JUAN CARLOS CIA - CORDOBA
La pena negra
Llenó su valija de
cartón sin lágrimas. Miró por última vez a su terruño sin lágrimas. Saludó a
los amigos del pueblo sin lágrimas. Apretó contra su pecho a ese chico rubio
con los ojos apenas brillantes. Decidió que no debía aguar el sueño de los demás.
Apretó los labios y aguardó con
resignación la partida.
No podía tolerar el
dolor que le provocaba escapar, aunque fuera de la miseria. Sus doce años eran
muy pocos para aceptar el adiós definitivo a todo lo vivido. Dejar el Piamonte,
enfrentar el océano, a cambio de poseer la tierra. Ver brotar trigales, tener
nueva casa, todo eso no era suficiente. El precio a pagar era muy alto, borrar
afectos, silenciar palabras amigas, olvidar a aquel chico rubio que recibió la
noticia con los párpados húmedos. Un precio demasiado alto.
Los hermanos, todos
varones, comprendían la importancia del pan seguro en la mesa. A ella no le
importaba la escasez, los zapatos remendados, la ropa zurcida. La certeza del
hambre en sus montañas a la incertidumbre de posibles manjares en inviernos
desconocidos. El futuro allí había muerto antes de nacer. Las decisiones eran
cosas de hombres y su padre ya las había tomado. Partir en busca de nuevos
horizontes era lo mejor para todos. Su
madre, con un hijo que se movía en el vientre, consentía sin reproches y en
silencio. Como lo debía hacer una mujer decente. Con el corazón quebrado y la
garganta cerrada esperaba la noche para mojar su almohada sin testigos.
La visión del
puerto de Génova quedó grabada en su corazón, era la última imagen real que la
unía a su pasado. La imagen que la hacía soñar con un retorno posible. Necesitaba aferrarse a la idea de volver. De
allí en adelante todo sería una desolada ausencia.
El viaje se hizo
eterno sobre ese infinito azul que no acepta huellas. Los inmigrantes iban en
lo más profundo del barco, en un gran amasijo de pobreza y ganas de dar hasta
la vida en otro suelo más generoso. Y de tantas ganas de dar la vida, su madre la
dió en el parto. No llegó a ver el nuevo paisaje. Lo suyo fue un peregrinar
lento y amargo dentro de las entrañas de metal, en una caja de madera rumbo a
la nada.
Y quedó sola. Sola
de soledad absoluta. La única mujer en una familia de hombres duros. Como madre
postiza de un crío que extrañaba la carne que lo había cobijado.

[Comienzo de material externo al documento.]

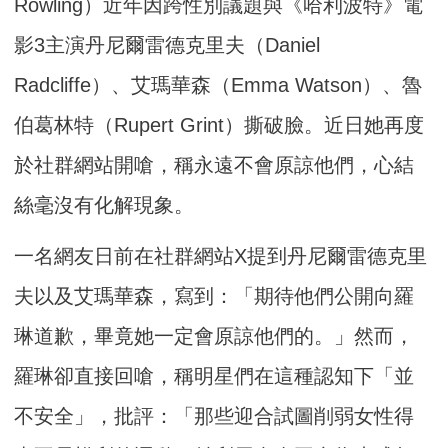
Rowling）近年因跨性別議題與《哈利波特》電
影3主演丹尼爾雷德克里夫（Daniel
Radcliffe）、艾瑪華森（Emma Watson）、魯
伯葛林特（Rupert Grint）撕破臉。近日她再度
於社群網站開嗆，稱永遠不會原諒他們，心結
絲毫沒有化解現象。
一名網友日前在社群網站X提到丹尼爾雷德克里
夫以及艾瑪華森，寫到：「期待他們公開向羅
琳道歉，畢竟她一定會原諒他們的。」然而，
羅琳卻直接回嗆，稱明星們在這種認知下「並
不安全」，批評：「那些迎合試圖削弱女性得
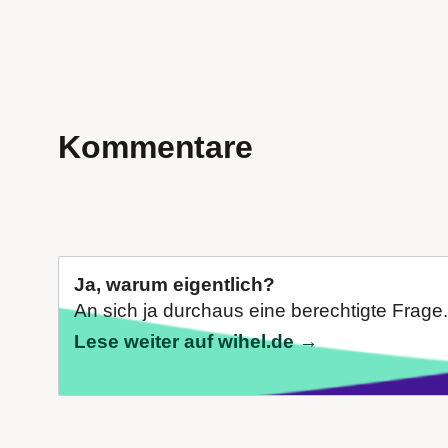
Kommentare
Ja, warum eigentlich?
An sich ja durchaus eine berechtigte Frage
Lese weiter auf wihel.de →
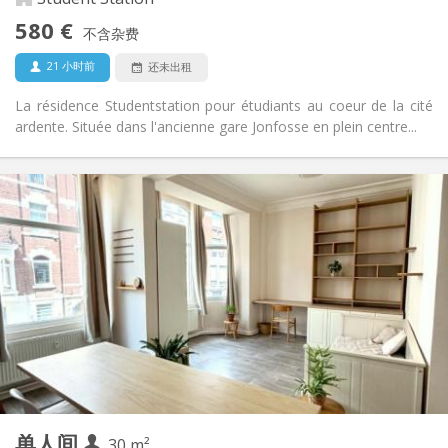
禁烟
吸烟:
580 €
不含杂费
否
宠物:
21 小时前
还未出租
La résidence Studentstation pour étudiants au coeur de la cité
ardente. Située dans l'ancienne gare Jonfosse en plein centre...
实用信息
580 €
租金:
180 €
水电费:
12个月
租期:
可登记
住房登记:
布局
独立
浴室:
房间内
厨房:
2
28 m
面积:
2
私人房间:
其他
单人间
30 m²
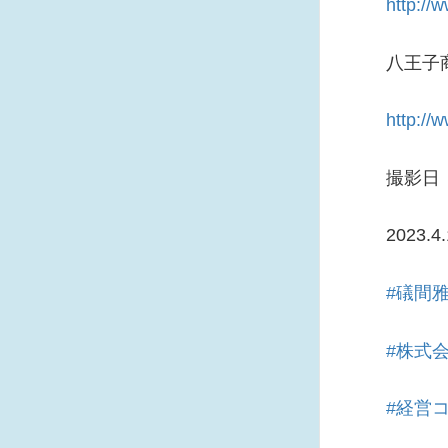
http://
八王子
http://
撮影日
2023.4
#礒間
#株式
#経営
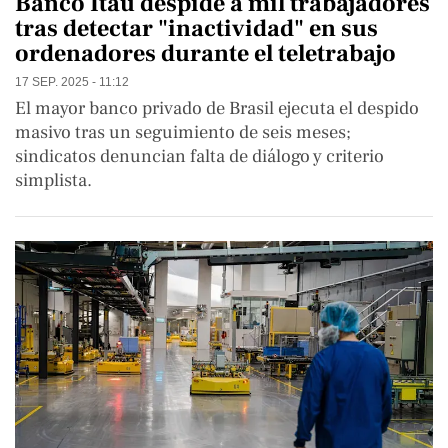
Banco Itaú despide a mil trabajadores
tras detectar "inactividad" en sus
ordenadores durante el teletrabajo
17 SEP. 2025 - 11:12
El mayor banco privado de Brasil ejecuta el despido
masivo tras un seguimiento de seis meses;
sindicatos denuncian falta de diálogo y criterio
simplista.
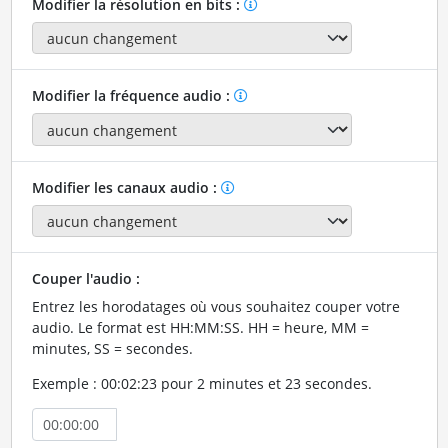
Modifier la résolution en bits :
Modifier la fréquence audio :
Modifier les canaux audio :
Couper l'audio :
Entrez les horodatages où vous souhaitez couper votre
audio. Le format est HH:MM:SS. HH = heure, MM =
minutes, SS = secondes.
Exemple : 00:02:23 pour 2 minutes et 23 secondes.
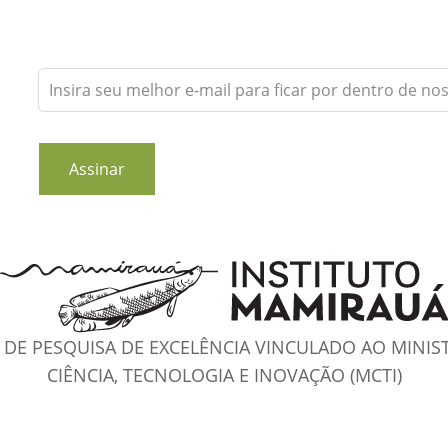
Leave
this
field
blank
Assinar
DE PESQUISA DE EXCELÊNCIA VINCULADO AO MINIS
CIÊNCIA, TECNOLOGIA E INOVAÇÃO (MCTI)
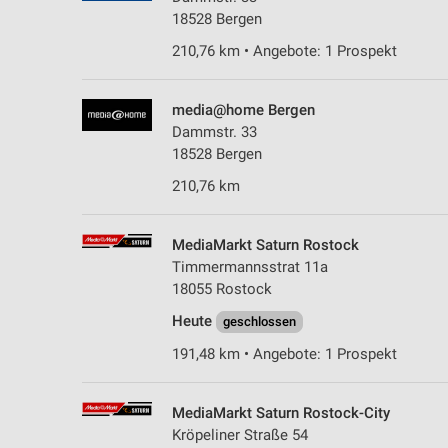
18528 Bergen
210,76 km • Angebote: 1 Prospekt
media@home Bergen
Dammstr. 33
18528 Bergen
210,76 km
MediaMarkt Saturn Rostock
Timmermannsstrat 11a
18055 Rostock
Heute
geschlossen
191,48 km • Angebote: 1 Prospekt
MediaMarkt Saturn Rostock-City
Kröpeliner Straße 54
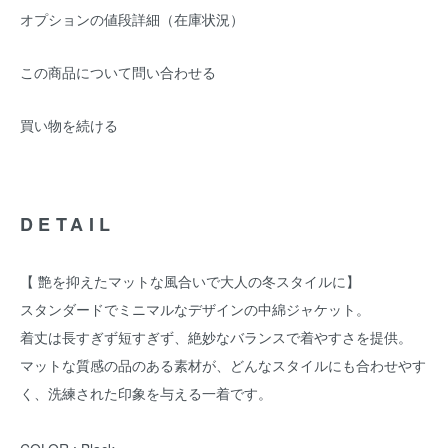
オプションの値段詳細（在庫状況）
この商品について問い合わせる
買い物を続ける
DETAIL
【 艶を抑えたマットな風合いで大人の冬スタイルに】
スタンダードでミニマルなデザインの中綿ジャケット。
着丈は長すぎず短すぎず、絶妙なバランスで着やすさを提供。
マットな質感の品のある素材が、どんなスタイルにも合わせやす
く、洗練された印象を与える一着です。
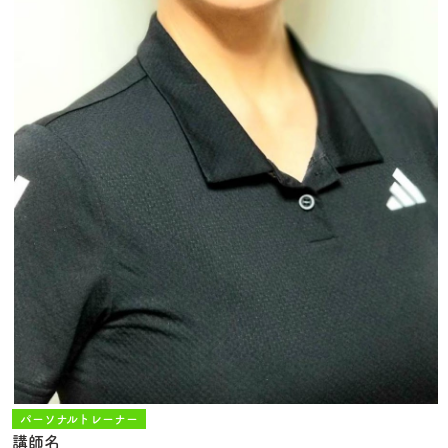
パーソナルトレーナー
講師名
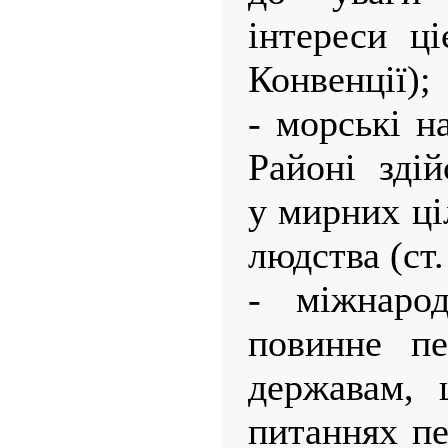
інтереси ці
Конвенції);
- морські н
Районі зді
у мирних ці
людства (ст.
- міжнарод
повинне пе
державам, 
питаннях пе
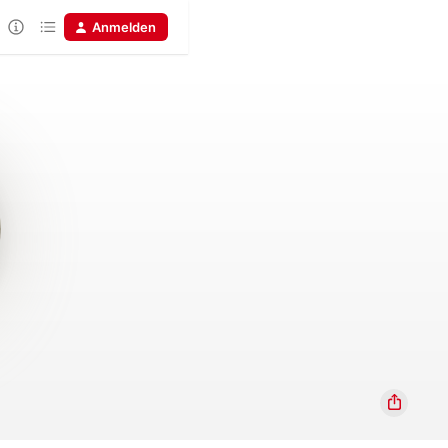
Anmelden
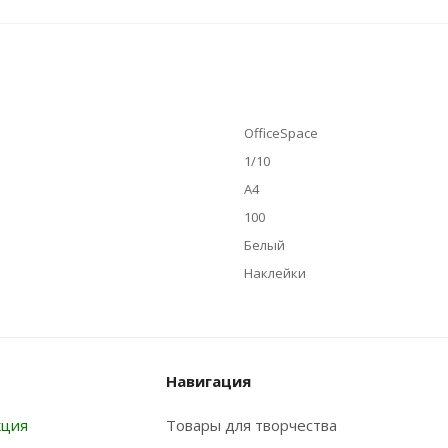
OfficeSpace
1/10
А4
100
Белый
Наклейки
Навигация
кция
Товары для творчества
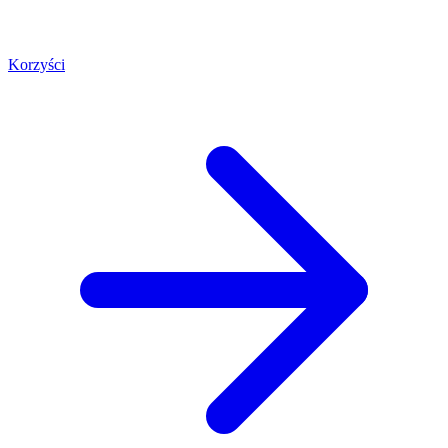
Korzyści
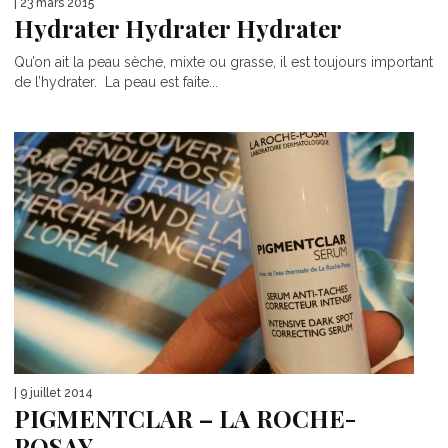
| 23 mars 2015
Hydrater Hydrater Hydrater
Qu’on ait la peau sèche, mixte ou grasse, il est toujours important
de l’hydrater. La peau est faite...
| 9 juillet 2014
PIGMENTCLAR – LA ROCHE-
POSAY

Con extrañeza vio como cambiaba el color del
agua y se hacía cada vez más terroso. Miraba con desconfianza a ese nuevo mar
oscuro y sucio que era el Río de apretara su pecho sin abandonarlo más. Un futuro solitario le mostró su cara cruel de luto eterno.
La pena se hizo más
negra.
Envolvió a su hermano con la pañoleta y bajó a
tierra. Mientras todos esperaban dolientes al cajón de la muerta, caminó hasta
la punta de la dársena. Miró hacia abajo. La superficie marrón, quieta y sin
espuma, se le hizo como de chocolate. El color de una infancia que desaparecía
con violencia y se perdía en la memoria. Cuando el corazón titubea, los pies se
equivocan. Dio un paso más, y fue el definitivo.
Los recibieron las
aguas tibias. Los hamacaron con el mismo vaivén constante conque se mece una
cuna. Abrazó al niño y se dejó llevar sin luchar. No prestó atención al llamado y a los gritos
desesperados de su gente. Sólo ansiaba hundirse en lo profundo. Que el mar
comprendiera que debía devolverla al puerto italiano. Ceñidos en la blanca
mantilla, los colores huyeron de sus rostros, hasta ser tan pálidos como el
tejido que los envolvía. Sus ojos azules, en un gesto de asombro, se abrieron
muy grandes y el mensaje de esa última mirada que ya no miraba, pasó a formar
parte de los secretos que esconde el cieno pegajoso de ese río pardo.